- _WORK REQUIRED_
Your reply should be an exact copy of every entry, with the pictures removed.

- _DATA SUPPLIED_
--

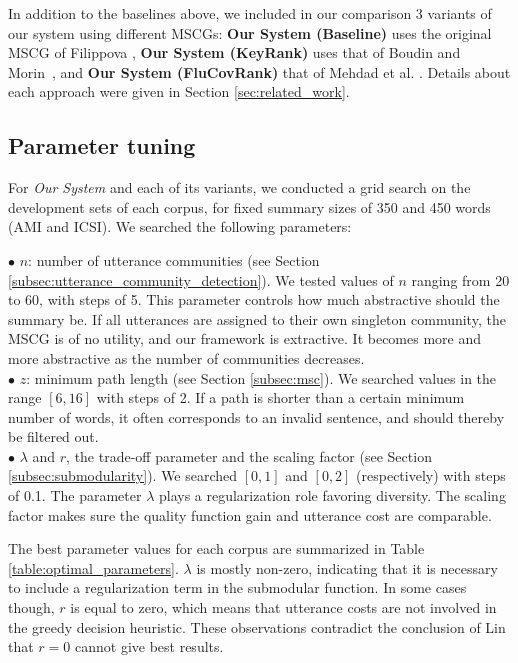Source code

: \documentclass[11pt,a4paper]{article}
\begin{document}
In addition to the baselines above, we included in our comparison 3 variants of our system using different MSCGs: \textbf{Our System (Baseline)} uses the original MSCG of Filippova , \textbf{Our System (KeyRank)} uses that of Boudin and Morin~, and \textbf{Our System (FluCovRank)} that of Mehdad et al. . Details about each approach were given in Section \ref{sec:related_work}.

\subsection{Parameter tuning}
For \textit{Our System} and each of its variants, we conducted a grid search on the development sets of each corpus, for fixed summary sizes of 350 and 450 words (AMI and ICSI). We searched the following parameters:

\noindent $\bullet$ $n$: number of utterance communities (see Section \ref{subsec:utterance_community_detection}). We tested values of $n$ ranging from 20 to 60, with steps of 5. This parameter controls how much abstractive should the summary be. If all utterances are assigned to their own singleton community, the MSCG is of no utility, and our framework is extractive. It becomes more and more abstractive as the number of communities decreases. \\
$\bullet$ $z$: minimum path length (see Section \ref{subsec:msc}). We searched values in the range $[6,16]$ with steps of 2. If a path is shorter than a certain minimum number of words, it often corresponds to an invalid sentence, and should thereby be filtered out. \\
$\bullet$ $\lambda$ and $r$, the trade-off parameter and the scaling factor (see Section \ref{subsec:submodularity}). We searched $[0, 1]$ and $[0, 2]$ (respectively) with steps of 0.1. The parameter $\lambda$ plays a regularization role favoring diversity. The scaling factor makes sure the quality function gain and utterance cost are comparable.

The best parameter values for each corpus are summarized in Table \ref{table:optimal_parameters}. $\lambda$ is mostly non-zero, indicating  that it is necessary to include a regularization term in the submodular function. In some cases though, $r$ is equal to zero, which means that utterance costs are not involved in the greedy decision heuristic. These observations contradict the conclusion of Lin  that $r=0$ cannot give best results.
\end{document}
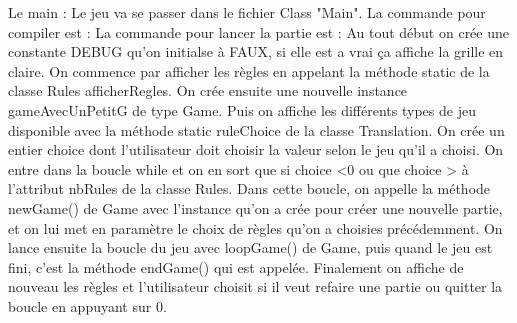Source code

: Le main : Le jeu va se passer dans le fichier Class "Main".
La commande pour compiler est : 
La commande pour lancer la partie est :
Au tout début on crée une constante DEBUG qu'on initialse à FAUX, si elle est a vrai ça affiche la grille en claire.
On commence par afficher les règles en appelant la méthode static de la classe Rules
afficherRegles.
On crée ensuite une nouvelle instance gameAvecUnPetitG  de type Game.
Puis on affiche les différents types de jeu disponible avec la méthode static ruleChoice
de la classe Translation.
On crée un entier choice dont l'utilisateur doit choisir la valeur selon le jeu qu'il a choisi.
On entre dans la boucle while et on en sort que si choice <0 ou que choice > à l'attribut nbRules
de la classe Rules.
Dans cette boucle, on appelle la méthode newGame() de Game avec l'instance qu'on a crée pour créer une nouvelle partie, et on lui met en paramètre le choix de règles qu'on a choisies précédemment.
On lance ensuite la boucle du jeu avec loopGame() de Game, puis quand le jeu est fini, c'est la méthode endGame() qui est appelée.
Finalement on affiche de nouveau les règles et l'utilisateur choisit si il veut refaire une partie ou quitter la boucle en appuyant sur 0.
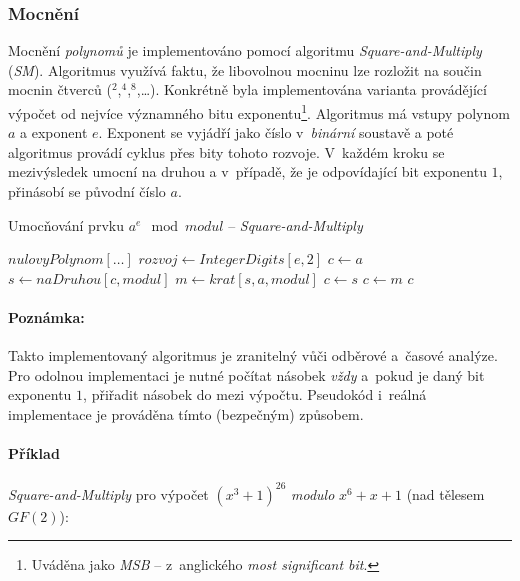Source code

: \documentclass[thesis=M,czech,hidelinks]{FITthesis}[2012/06/26]
\newcommand{\0}{{\textcolor[gray]{0.80}{0}}}
\newenvironment{algoritmus}{
    \floatname{algorithm}{Algoritmus}
    \begin{algorithm}
}{\end{algorithm}}
\begin{document}
\subsubsection{Mocnění}

Mocnění \emph{polynomů} je implementováno pomocí algoritmu
\emph{Square-and-Multiply} (\emph{SM}). Algoritmus využívá faktu, že libovolnou
mocninu lze rozložit na součin mocnin čtverců ($^2$,$^4$,$^8$,\dots). Konkrétně
byla implementována varianta provádějící výpočet od nejvíce významného bitu
exponentu\footnote{
    Uváděna jako \emph{MSB} -- z~anglického \emph{most significant bit}.
}. Algoritmus má vstupy polynom $a$ a exponent $e$. Exponent se vyjádří jako
číslo v~\emph{binární} soustavě a poté algoritmus provádí cyklus přes bity
tohoto rozvoje. V~každém kroku se mezivýsledek umocní na druhou a v~případě, že
je odpovídající bit exponentu $1$, přinásobí se původní číslo $a$.


\begin{algoritmus}[!ht]
    \caption{Umocňování prvku $a^e \mod modul$ -- \emph{Square-and-Multiply}}
    \begin{algorithmic}[1]
            \State \Return $nulovyPolynom[\ldots]$
        \EndIf
        \State $ rozvoj \gets IntegerDigits[ e, 2 ] $
        \State $ c \gets a $
            \State $ s \gets naDruhou[ c, modul ] $
            \State $ m \gets krat[ s, a, modul ] $
                \State $ c \gets s $
            \Else
                \State $ c \gets m $
            \EndIf
        \EndFor
        \State \Return $c$
     \EndFunction
    \end{algorithmic}
\end{algoritmus}


\paragraph{Poznámka:} Takto implementovaný algoritmus je zranitelný vůči
odběrové a~časové analýze.  Pro odolnou implementaci je nutné počítat násobek
\emph{vždy} a~pokud je daný bit exponentu $1$, přiřadit násobek do mezi výpočtu.
Pseudokód i~reálná implementace je prováděna tímto (bezpečným) způsobem.

\paragraph{Příklad} \emph{Square-and-Multiply} pro výpočet
$\left(x^3+1\right)^{26}$ \emph{modulo} $x^6+x+1$ (nad tělesem $GF(2)$):
\end{document}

--

- _SOLUTION TO THIS TASK_
Source code

: \documentclass[11pt,a4paper]{article}
\begin{document}
In addition to the baselines above, we included in our comparison 3 variants of our system using different MSCGs: \textbf{Our System (Baseline)} uses the original MSCG of Filippova , \textbf{Our System (KeyRank)} uses that of Boudin and Morin~, and \textbf{Our System (FluCovRank)} that of Mehdad et al. . Details about each approach were given in Section \ref{sec:related_work}.

\subsection{Parameter tuning}
For \textit{Our System} and each of its variants, we conducted a grid search on the development sets of each corpus, for fixed summary sizes of 350 and 450 words (AMI and ICSI). We searched the following parameters:

\noindent $\bullet$ $n$: number of utterance communities (see Section \ref{subsec:utterance_community_detection}). We tested values of $n$ ranging from 20 to 60, with steps of 5. This parameter controls how much abstractive should the summary be. If all utterances are assigned to their own singleton community, the MSCG is of no utility, and our framework is extractive. It becomes more and more abstractive as the number of communities decreases. \\
$\bullet$ $z$: minimum path length (see Section \ref{subsec:msc}). We searched values in the range $[6,16]$ with steps of 2. If a path is shorter than a certain minimum number of words, it often corresponds to an invalid sentence, and should thereby be filtered out. \\
$\bullet$ $\lambda$ and $r$, the trade-off parameter and the scaling factor (see Section \ref{subsec:submodularity}). We searched $[0, 1]$ and $[0, 2]$ (respectively) with steps of 0.1. The parameter $\lambda$ plays a regularization role favoring diversity. The scaling factor makes sure the quality function gain and utterance cost are comparable.

The best parameter values for each corpus are summarized in Table \ref{table:optimal_parameters}. $\lambda$ is mostly non-zero, indicating  that it is necessary to include a regularization term in the submodular function. In some cases though, $r$ is equal to zero, which means that utterance costs are not involved in the greedy decision heuristic. These observations contradict the conclusion of Lin  that $r=0$ cannot give best results.
\end{document}
Source code

: Le main : Le jeu va se passer dans le fichier Class "Main".
La commande pour compiler est : 
La commande pour lancer la partie est :
Au tout début on crée une constante DEBUG qu'on initialse à FAUX, si elle est a vrai ça affiche la grille en claire.
On commence par afficher les règles en appelant la méthode static de la classe Rules
afficherRegles.
On crée ensuite une nouvelle instance gameAvecUnPetitG  de type Game.
Puis on affiche les différents types de jeu disponible avec la méthode static ruleChoice
de la classe Translation.
On crée un entier choice dont l'utilisateur doit choisir la valeur selon le jeu qu'il a choisi.
On entre dans la boucle while et on en sort que si choice <0 ou que choice > à l'attribut nbRules
de la classe Rules.
Dans cette boucle, on appelle la méthode newGame() de Game avec l'instance qu'on a crée pour créer une nouvelle partie, et on lui met en paramètre le choix de règles qu'on a choisies précédemment.
On lance ensuite la boucle du jeu avec loopGame() de Game, puis quand le jeu est fini, c'est la méthode endGame() qui est appelée.
Finalement on affiche de nouveau les règles et l'utilisateur choisit si il veut refaire une partie ou quitter la boucle en appuyant sur 0.
Source code

: \documentclass[thesis=M,czech,hidelinks]{FITthesis}[2012/06/26]
\newcommand{\0}{{\textcolor[gray]{0.80}{0}}}
\newenvironment{algoritmus}{
    \floatname{algorithm}{Algoritmus}
    \begin{algorithm}
}{\end{algorithm}}
\begin{document}
\subsubsection{Mocnění}

Mocnění \emph{polynomů} je implementováno pomocí algoritmu
\emph{Square-and-Multiply} (\emph{SM}). Algoritmus využívá faktu, že libovolnou
mocninu lze rozložit na součin mocnin čtverců ($^2$,$^4$,$^8$,\dots). Konkrétně
byla implementována varianta provádějící výpočet od nejvíce významného bitu
exponentu\footnote{
    Uváděna jako \emph{MSB} -- z~anglického \emph{most significant bit}.
}. Algoritmus má vstupy polynom $a$ a exponent $e$. Exponent se vyjádří jako
číslo v~\emph{binární} soustavě a poté algoritmus provádí cyklus přes bity
tohoto rozvoje. V~každém kroku se mezivýsledek umocní na druhou a v~případě, že
je odpovídající bit exponentu $1$, přinásobí se původní číslo $a$.


\begin{algoritmus}[!ht]
    \caption{Umocňování prvku $a^e \mod modul$ -- \emph{Square-and-Multiply}}
    \begin{algorithmic}[1]
            \State \Return $nulovyPolynom[\ldots]$
        \EndIf
        \State $ rozvoj \gets IntegerDigits[ e, 2 ] $
        \State $ c \gets a $
            \State $ s \gets naDruhou[ c, modul ] $
            \State $ m \gets krat[ s, a, modul ] $
                \State $ c \gets s $
            \Else
                \State $ c \gets m $
            \EndIf
        \EndFor
        \State \Return $c$
     \EndFunction
    \end{algorithmic}
\end{algoritmus}


\paragraph{Poznámka:} Takto implementovaný algoritmus je zranitelný vůči
odběrové a~časové analýze.  Pro odolnou implementaci je nutné počítat násobek
\emph{vždy} a~pokud je daný bit exponentu $1$, přiřadit násobek do mezi výpočtu.
Pseudokód i~reálná implementace je prováděna tímto (bezpečným) způsobem.

\paragraph{Příklad} \emph{Square-and-Multiply} pro výpočet
$\left(x^3+1\right)^{26}$ \emph{modulo} $x^6+x+1$ (nad tělesem $GF(2)$):
\end{document}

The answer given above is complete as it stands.